Oublions donc Poe – et notre déception potentielle – pour apprécier ce que l’on peut apprécier dans la Chute de la Maison Usher, qui est incontestablement une excellente série : Flanagan reste magistral dans le traitement de rapports complexes entre des personnages perturbés, et il est finalement encore meilleur dans l’horreur psychologique que dans l’horreur visuelle (l’épisode de la trahison de Roderick est terrible !), même si la Chute de la Maison Usher propose quelques visions littéralement infernales, comme le massacre de la boîte de nuit ou la pluie de victimes causées par l’addiction aux opioïdes. Et, logiquement, c’est comme toujours la qualité de l’interprétation – une constante chez Flanagan – qui permet à la série de passer outre plusieurs facilités scénaristiques : Bruce Greenwood, acteur de second plan, est formidable, et trouve ici le rôle de sa vie, tandis que Mark Hamill – qu’on n’a jamais particulièrement remarqué pour son talent d’acteur – est pour la première fois saisissant (mieux vaut tard que jamais, Mark !). Si Carla Gugino se voit confier le rôle un peu convenu de la représentante du… Mal (?) et a peu l’occasion de briller, Henry Thomas, autre habitué de la troupe de Flanagan, fait enfin oublier son image d’enfant éternellement adorable chez Spielberg (E.T.).

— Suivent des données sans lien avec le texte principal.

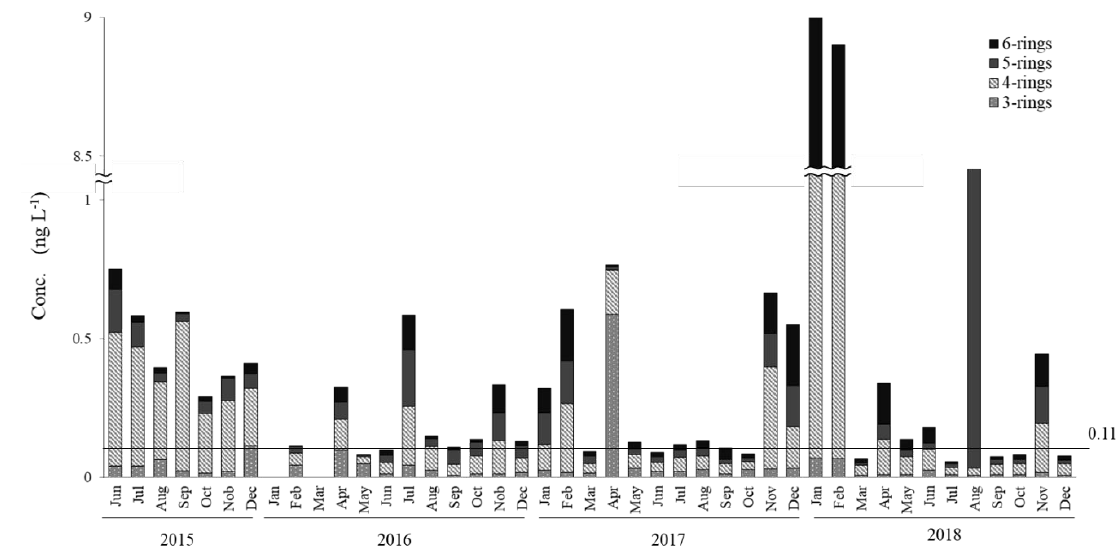
Figure 3. Monthly variations in concentrations of three-ring to six-ring PAHs in the particulate phase in surface seawater in North Nanao Bay during 2015–2018. Table 1. Total concentrations of 13 PAHs (ng · L − 1 ) in surface seawater from di ff erent locations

Très soignée esthétiquement, parfaitement mise en scène, soutenue par des effets spéciaux pour la plupart réussis, la Chute de la Maison Usher est une autre série de prestige Netflix qui redore le blason de la plateforme. C’est un divertissement intelligent, occasionnellement brillant… mais ce n’est malheureusement pas un autre chef d’œuvre de Mike Flanagan. Le syndrome du « premier album » risque de continuer à sévir.